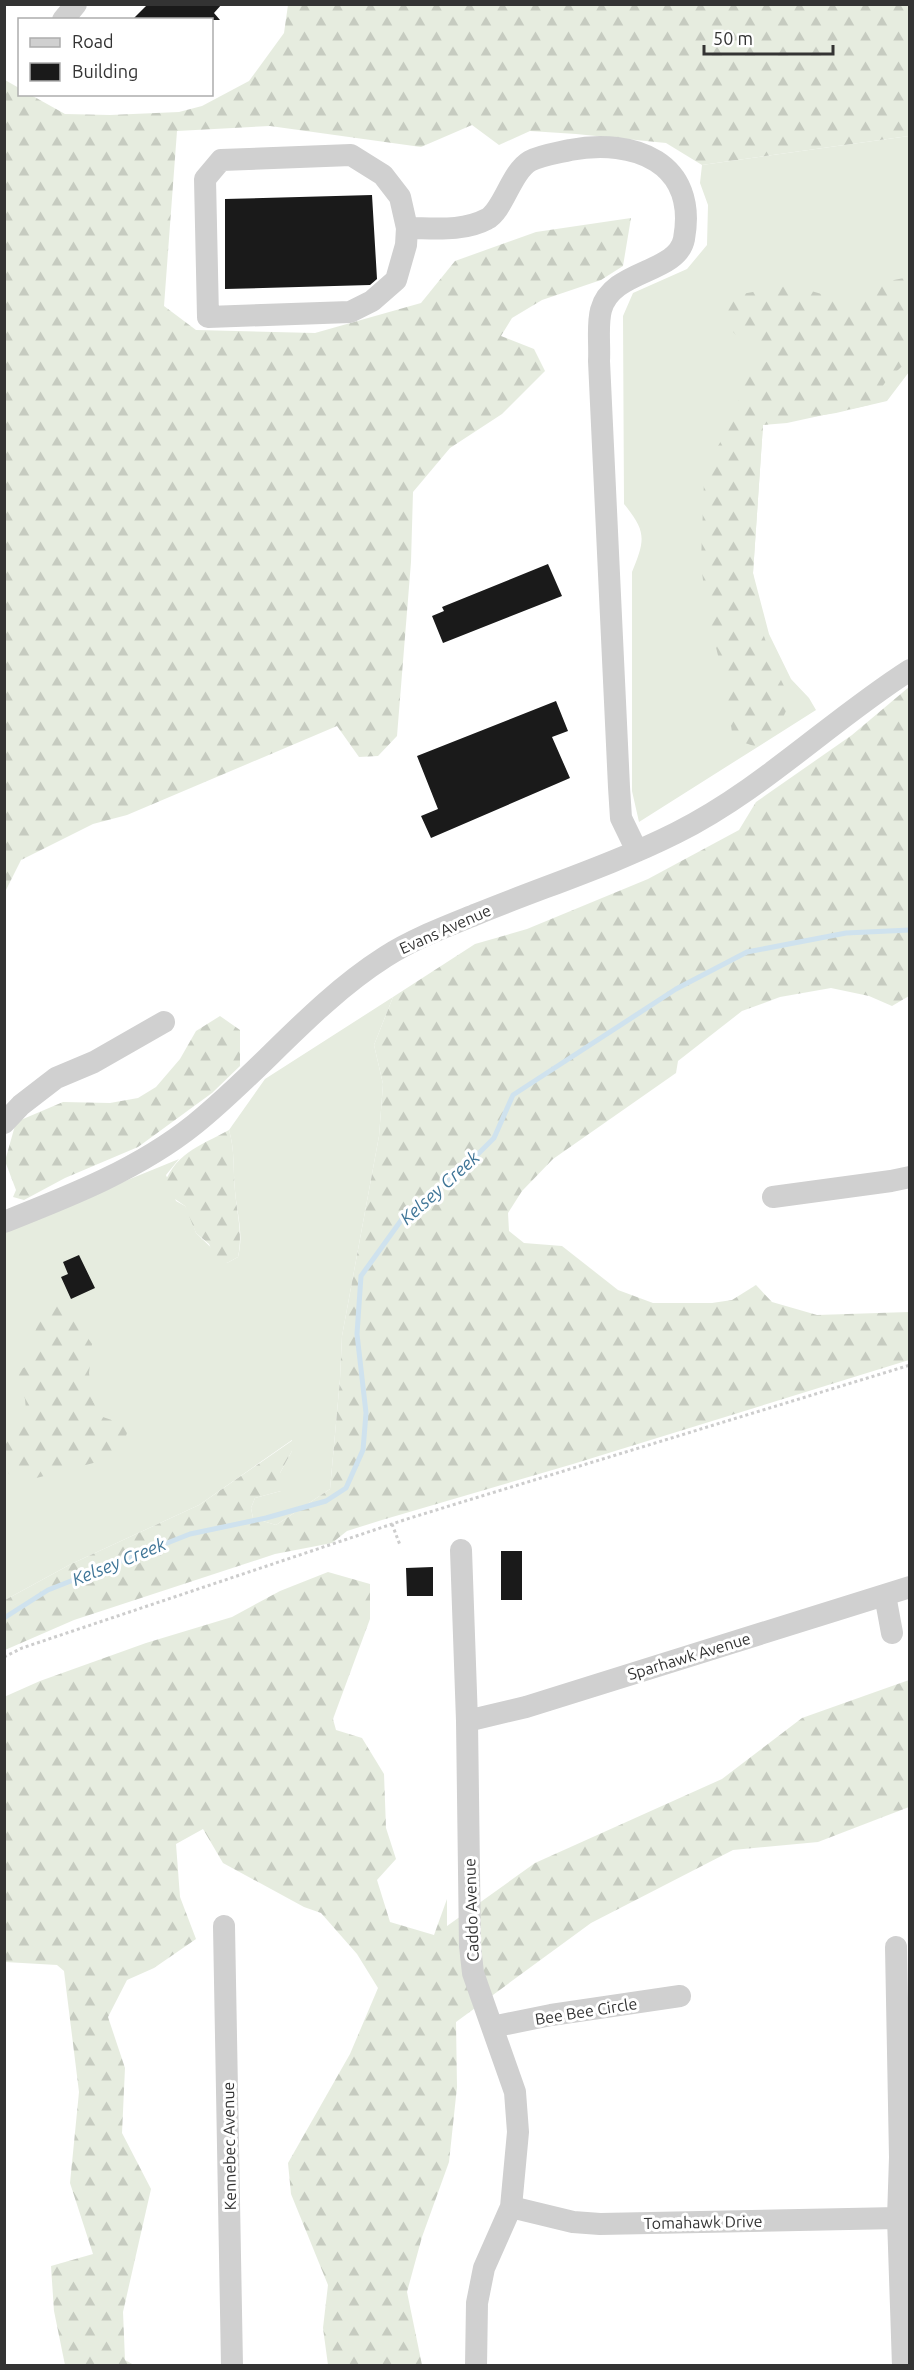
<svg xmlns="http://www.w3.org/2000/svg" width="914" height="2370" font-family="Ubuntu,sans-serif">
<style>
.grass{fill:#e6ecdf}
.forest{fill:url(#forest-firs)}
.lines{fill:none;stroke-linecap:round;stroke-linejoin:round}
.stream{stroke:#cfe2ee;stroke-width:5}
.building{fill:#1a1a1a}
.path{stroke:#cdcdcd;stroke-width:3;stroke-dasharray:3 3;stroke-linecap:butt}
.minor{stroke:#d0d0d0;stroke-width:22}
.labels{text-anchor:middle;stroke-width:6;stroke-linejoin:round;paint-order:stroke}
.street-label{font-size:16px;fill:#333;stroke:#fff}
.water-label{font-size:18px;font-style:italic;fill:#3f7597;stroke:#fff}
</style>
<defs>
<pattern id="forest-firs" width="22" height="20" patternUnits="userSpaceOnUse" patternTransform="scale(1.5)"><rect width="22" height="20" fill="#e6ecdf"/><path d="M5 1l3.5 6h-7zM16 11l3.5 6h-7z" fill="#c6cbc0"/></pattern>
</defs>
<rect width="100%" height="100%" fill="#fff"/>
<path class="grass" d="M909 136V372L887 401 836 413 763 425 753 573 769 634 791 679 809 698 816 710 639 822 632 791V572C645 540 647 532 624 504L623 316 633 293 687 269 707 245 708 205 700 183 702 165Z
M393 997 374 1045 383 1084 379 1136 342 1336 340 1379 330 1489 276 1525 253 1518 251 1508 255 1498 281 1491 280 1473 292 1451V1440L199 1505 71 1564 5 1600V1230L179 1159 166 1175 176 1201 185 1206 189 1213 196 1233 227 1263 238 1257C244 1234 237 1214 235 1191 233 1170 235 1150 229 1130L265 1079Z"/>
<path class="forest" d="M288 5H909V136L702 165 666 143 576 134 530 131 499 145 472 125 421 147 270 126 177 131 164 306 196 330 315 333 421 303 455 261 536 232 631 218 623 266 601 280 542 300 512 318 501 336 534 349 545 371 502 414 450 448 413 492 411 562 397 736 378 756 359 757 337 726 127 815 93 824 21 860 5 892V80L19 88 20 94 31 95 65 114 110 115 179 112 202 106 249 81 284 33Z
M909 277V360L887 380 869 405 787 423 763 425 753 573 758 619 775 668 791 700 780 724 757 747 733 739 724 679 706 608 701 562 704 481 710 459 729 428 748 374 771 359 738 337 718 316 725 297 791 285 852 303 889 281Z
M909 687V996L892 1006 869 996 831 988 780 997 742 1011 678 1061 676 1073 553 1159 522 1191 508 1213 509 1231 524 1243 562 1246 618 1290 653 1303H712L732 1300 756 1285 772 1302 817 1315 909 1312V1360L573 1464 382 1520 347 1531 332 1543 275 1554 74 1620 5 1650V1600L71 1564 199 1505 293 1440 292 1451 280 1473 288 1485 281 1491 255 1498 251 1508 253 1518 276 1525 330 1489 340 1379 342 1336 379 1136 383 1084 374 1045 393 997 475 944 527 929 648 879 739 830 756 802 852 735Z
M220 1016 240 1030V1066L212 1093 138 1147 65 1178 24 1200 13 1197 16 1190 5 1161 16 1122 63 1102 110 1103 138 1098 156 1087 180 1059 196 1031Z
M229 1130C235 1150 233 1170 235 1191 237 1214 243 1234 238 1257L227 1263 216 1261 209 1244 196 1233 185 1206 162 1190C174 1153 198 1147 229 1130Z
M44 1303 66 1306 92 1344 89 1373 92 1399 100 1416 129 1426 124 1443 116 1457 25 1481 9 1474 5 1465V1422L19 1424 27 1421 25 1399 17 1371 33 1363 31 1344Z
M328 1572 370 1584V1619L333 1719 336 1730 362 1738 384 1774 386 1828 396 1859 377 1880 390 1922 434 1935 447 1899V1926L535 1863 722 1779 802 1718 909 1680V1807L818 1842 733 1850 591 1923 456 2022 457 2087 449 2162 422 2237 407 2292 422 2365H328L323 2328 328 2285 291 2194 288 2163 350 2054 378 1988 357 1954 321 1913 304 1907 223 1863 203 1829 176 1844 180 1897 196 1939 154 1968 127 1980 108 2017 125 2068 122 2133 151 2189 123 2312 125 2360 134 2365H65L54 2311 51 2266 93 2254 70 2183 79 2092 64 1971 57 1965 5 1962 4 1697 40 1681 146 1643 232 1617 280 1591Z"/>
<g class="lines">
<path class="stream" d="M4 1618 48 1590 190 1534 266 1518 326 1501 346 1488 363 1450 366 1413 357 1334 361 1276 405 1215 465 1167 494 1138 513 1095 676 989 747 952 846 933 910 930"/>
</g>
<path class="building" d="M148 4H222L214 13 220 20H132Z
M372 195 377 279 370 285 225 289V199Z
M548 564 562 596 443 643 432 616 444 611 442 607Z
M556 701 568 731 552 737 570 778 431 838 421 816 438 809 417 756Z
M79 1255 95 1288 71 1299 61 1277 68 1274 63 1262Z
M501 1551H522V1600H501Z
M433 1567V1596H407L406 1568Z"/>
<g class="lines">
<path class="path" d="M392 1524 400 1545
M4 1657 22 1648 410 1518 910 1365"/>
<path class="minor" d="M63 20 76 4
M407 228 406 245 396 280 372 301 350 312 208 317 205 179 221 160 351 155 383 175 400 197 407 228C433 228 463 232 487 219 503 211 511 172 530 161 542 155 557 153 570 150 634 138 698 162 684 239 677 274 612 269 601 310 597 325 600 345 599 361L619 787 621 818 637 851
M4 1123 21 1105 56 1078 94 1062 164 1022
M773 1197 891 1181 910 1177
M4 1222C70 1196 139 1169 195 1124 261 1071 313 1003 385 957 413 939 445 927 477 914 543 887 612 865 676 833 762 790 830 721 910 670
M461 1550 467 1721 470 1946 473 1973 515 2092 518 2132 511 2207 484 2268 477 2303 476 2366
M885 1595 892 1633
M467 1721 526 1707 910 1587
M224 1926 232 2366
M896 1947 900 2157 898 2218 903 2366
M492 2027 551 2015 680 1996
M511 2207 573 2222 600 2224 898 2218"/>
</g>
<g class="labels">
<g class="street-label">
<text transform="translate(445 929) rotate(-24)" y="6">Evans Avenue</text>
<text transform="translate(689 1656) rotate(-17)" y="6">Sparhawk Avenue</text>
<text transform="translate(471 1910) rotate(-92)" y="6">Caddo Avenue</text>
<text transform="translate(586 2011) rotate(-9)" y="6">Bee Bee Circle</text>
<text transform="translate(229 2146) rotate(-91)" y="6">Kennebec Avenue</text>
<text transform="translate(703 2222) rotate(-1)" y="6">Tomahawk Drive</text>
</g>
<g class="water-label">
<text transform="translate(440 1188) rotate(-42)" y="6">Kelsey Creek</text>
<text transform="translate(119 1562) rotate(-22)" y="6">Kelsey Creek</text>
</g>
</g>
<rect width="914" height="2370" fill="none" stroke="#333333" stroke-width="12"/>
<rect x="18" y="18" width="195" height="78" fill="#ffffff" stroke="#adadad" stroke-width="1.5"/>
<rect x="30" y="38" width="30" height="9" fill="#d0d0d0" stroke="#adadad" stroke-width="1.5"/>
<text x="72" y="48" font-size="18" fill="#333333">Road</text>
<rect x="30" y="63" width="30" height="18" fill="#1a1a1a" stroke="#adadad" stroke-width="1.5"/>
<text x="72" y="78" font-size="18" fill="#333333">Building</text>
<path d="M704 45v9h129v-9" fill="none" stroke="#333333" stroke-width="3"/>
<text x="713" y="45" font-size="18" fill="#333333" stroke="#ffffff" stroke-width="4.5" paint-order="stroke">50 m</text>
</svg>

**EXERCISE**
Show the lines where the word "water" appears in the entries.

**RESULT FOR THIS EXERCISE**
.water-label{font-size:18px;font-style:italic;fill:#3f7597;stroke:#fff}
<g class="water-label">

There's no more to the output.